Posted by Jonathan J. Miller -Tuesday, August 26, 2008, 11:38 AM
It’s 48 hours of market report nirvana!
Home prices are falling. [shocking]
And prices during the spring market didn’t fall as much as the winter. [informative]
This is all very new and helpful. [sarcasm]
Here’s a recap
NAR’s existing home sales report was released yesterday. Interpretation not to be relied on based on past spin. Headlines don’t match content.
the widely followed Case Shiller Index (bad news version) (good news version) who has not been able to kick start the trading of housing derivatives.

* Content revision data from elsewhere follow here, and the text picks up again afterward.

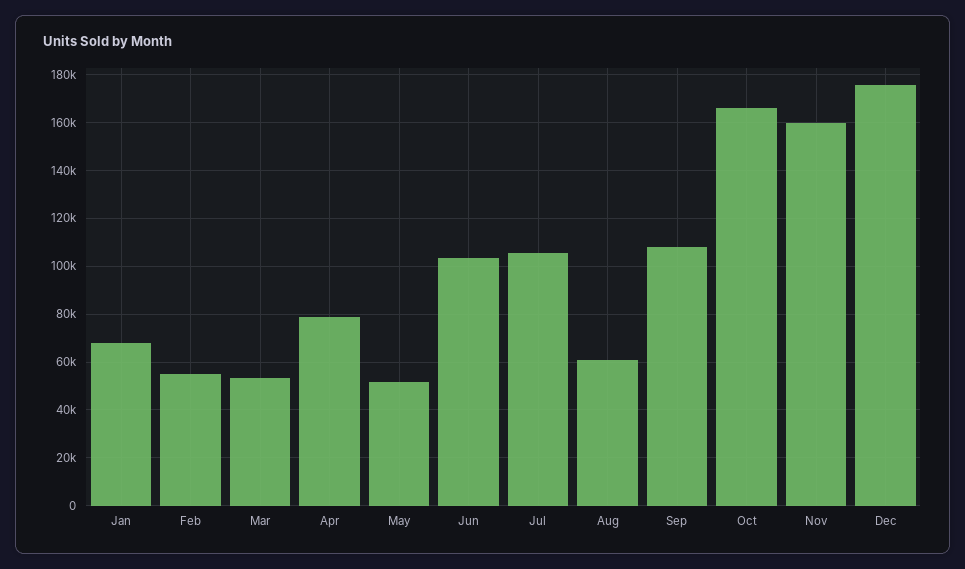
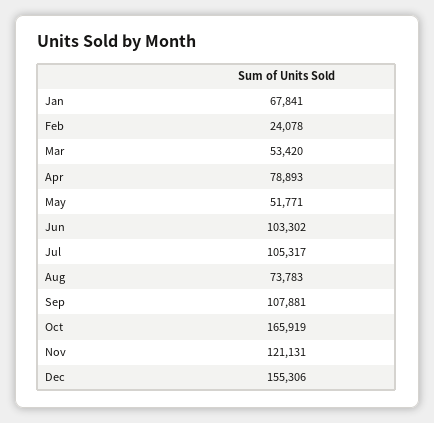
  {
    "Jan": 67841,
-   "Feb": 55000,
+   "Feb": 24078,
    "Mar": 53420,
    "Apr": 78893,
    "May": 51771,
    "Jun": 103302,
    "Jul": 105317,
-   "Aug": 60000,
+   "Aug": 73783,
    "Sep": 107881,
    "Oct": 165919,
-   "Nov": 160000,
+   "Nov": 121131,
-   "Dec": 175000
+   "Dec": 155306
  }

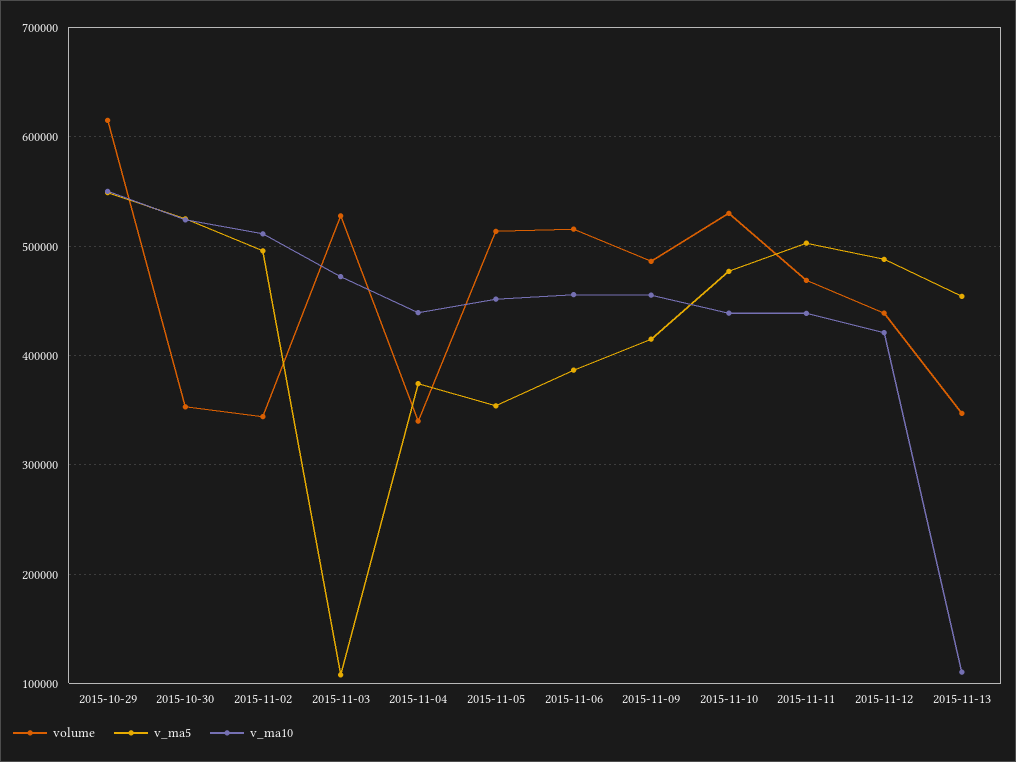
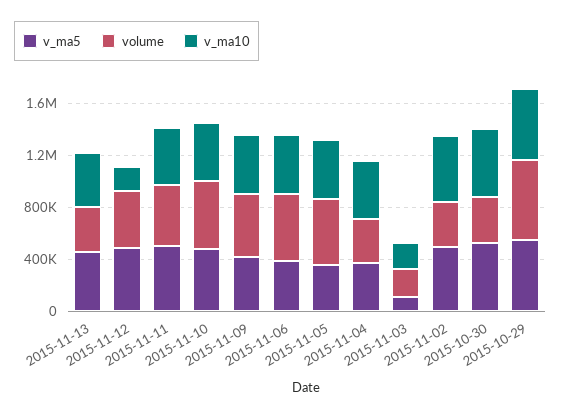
  {
    "volume": {
      "2015-10-29": 610000,
      "2015-10-30": 350000,
      "2015-11-02": 340000,
-     "2015-11-03": 530000,
+     "2015-11-03": 200000,
      "2015-11-04": 340000,
      "2015-11-05": 510000,
      "2015-11-06": 520000,
      "2015-11-09": 490000,
      "2015-11-10": 530000,
      "2015-11-11": 470000,
      "2015-11-12": 440000,
      "2015-11-13": 350000
    },
    "v_ma5": {
      "2015-10-29": 550000,
      "2015-10-30": 520000,
      "2015-11-02": 500000,
      "2015-11-03": 110000,
      "2015-11-04": 370000,
      "2015-11-05": 350000,
      "2015-11-06": 390000,
      "2015-11-09": 410000,
      "2015-11-10": 480000,
      "2015-11-11": 500000,
      "2015-11-12": 490000,
      "2015-11-13": 450000
    },
    "v_ma10": {
      "2015-10-29": 550000,
      "2015-10-30": 520000,
      "2015-11-02": 510000,
-     "2015-11-03": 470000,
+     "2015-11-03": 200000,
      "2015-11-04": 440000,
      "2015-11-05": 450000,
      "2015-11-06": 460000,
      "2015-11-09": 460000,
      "2015-11-10": 440000,
      "2015-11-11": 440000,
-     "2015-11-12": 420000,
+     "2015-11-12": 200000,
-     "2015-11-13": 110000
+     "2015-11-13": 400000
    }
  }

Excludes, co-ops, condos, most foreclosures and new development.
the GSE fueled OFHEO Home Price Index (good news version) (bad news version), issued by the agency that, ironically, was neutered by the GSEs during the housing boom for their mantra of creating “affordable housing.” Excludes new development and condos.
the Commerce Department’s new housing start stats, which has some of the wildest and widest margin of error ever thought possible. This does not factor in cancellations, which in some markets have been as high as 100%.

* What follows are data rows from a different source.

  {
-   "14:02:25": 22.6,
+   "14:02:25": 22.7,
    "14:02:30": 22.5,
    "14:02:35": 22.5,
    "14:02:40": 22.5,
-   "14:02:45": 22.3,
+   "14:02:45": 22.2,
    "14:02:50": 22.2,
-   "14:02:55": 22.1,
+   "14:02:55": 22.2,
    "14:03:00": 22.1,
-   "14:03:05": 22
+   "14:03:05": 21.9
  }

Here’s a thought. Mortgages are more expensive and less accessible than two years ago. Until that changes, I wouldn’t expect real, measured improvement. Improvement will come eventually. Let’s deal with the situation at hand rather than all the focus of calling the turnaround correctly.
What especially drives me crazy has been the viewpoint that things are getting better based on rising activity and/or prices in the spring in certain markets. It’s called “seasonality.”